### Using the information
A) In the letter to 2023, what did the writer expect to be doing during the year, according to the line beginning "I was hyped for you"?
B) Write the next part of the letter to 2023, picking up after its last sentence.

### Reading passage
-.-.-
With 2024 just around the corner, it's time for me to review my 2023.

This year I decided to do so with a letter.

So here goes nothing.

2023 balloons

Dearest 2023,


Remember that fortune cookie I devoured on New Year's Eve? The one that promised "unprecedented joy and boundless prosperity"? Yeah, about that... Let's just say fate had other plans.


You were a labyrinth filled with twists and turns: you were somehow both fun and boring, hard but sometimes smooth, undeniably unpredictable, and most certainly a lesson.


I was hyped for you and all the things I would be achieving, all the fun I would be having, all the connections I would be making, all the lessons I would be learning. I yearned for you, picturing a transformed me basking in your glow. You know what they say: new year, new me, right?


My map to the future was meticulously drawn, but instead of waltzing through a year of rainbows and champagne fountains, I tangoed with disaster, hand in messy hand. You kept throwing surprises at me like a seasoned card shark, and you definitely dealt me some wild cards this year. You tested me in all possible aspects and put me through the wringer. Remember that time I lost my bag, my wallet, and my dignity all in a 24-hour period? You laughed, didn't you?


But beneath all the existential dread, you snuck in some pretty epic moments too. You gifted me many firsts, some good, some not so much. No grudges held though, because you revealed facets of myself and others I had conveniently shoved in a closet. You slapped me with a healthy dose of self-awareness.
-.-.-
### Dataset excerpt
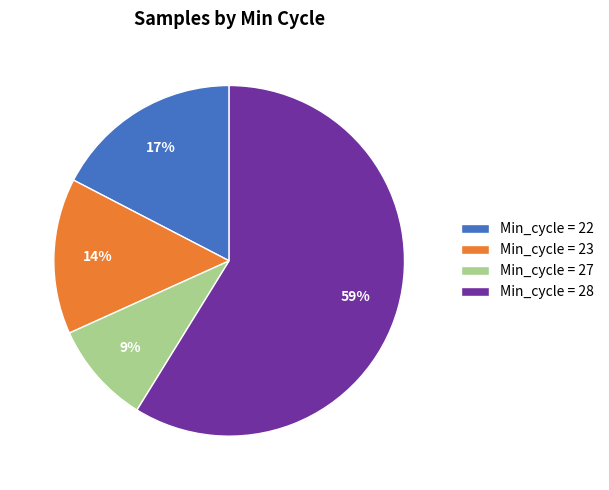

Rank the categories by value from highest to lowest.

Min_cycle = 28, Min_cycle = 22, Min_cycle = 23, Min_cycle = 27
-.-.-
### Answers per task
A)
- Achieving things
- Having fun
- Making connections
- Learning lessons

B)
You showed me that avoiding awkward silences is vastly overrated, that some friendships, like overripe bananas, simply don't last, that nothing comes easily, and that seeking help isn't a sign of weakness. You opened my eyes to the difference between dreaming and doing. You made sure I slowed down and appreciated the small joys: the sunshine on my face, the wind in my hair, a breathtaking view, a colorful sunset, a stranger's smile, even a friendly stray cat. You taught me to appreciate more of what life has to offer: good music, good books, good food, good refreshments, and good company. You made it clear that perfection is a myth, vulnerability is strength, and sometimes the best way to find your way is to get lost and stumble upon something amazing along the way.


I learned that I may not always be right (shocker!), no matter how much I wish I was, that pushing people away may not be the best solution, and that showing up for myself is the

best thing I could be doing.


You were witness to the first time that I realized I had a shocking affinity for filtered coffee and that I am quite bossy. Life-changing epiphanies, wouldn't you agree?

Most importantly, TwentiesUnfiltered finally came to life this year, even though the seed of the idea had been planted long ago. It only means that you are special in one way or another.


2023 recap

So yeah, 2023, you weren't exactly the picture of perfect serenity I envisioned. You were messy, unpredictable, and sometimes downright cruel. But hey, you also made me laugh until I cried, pushed me to my limits, and showed me the beauty of embracing the chaos. You were the year I stumbled, fell, and somehow, magically, learned to fly.


For all the ups and downs, thank you. Thank you for the happy moments and the sad ones. Thank you for the good experiences and the bad ones. Thank you for the easy lessons and the hard ones. Thank you for accepting the angel side of me and the psycho one too.


I will remember you as the year when I made mistakes, made memories, and confronted life harder. I will remember you as the year I kept standing.


Finally, I guess I am a new version of myself compared to the 2022 version. Maybe not in the way I had imagined, but I am not complaining. As a matter of fact, I learned to love it, every bit of it, even through the times when I questioned my sanity... Cheers to that!


Sincerely (and slightly traumatized),

Yasmine :)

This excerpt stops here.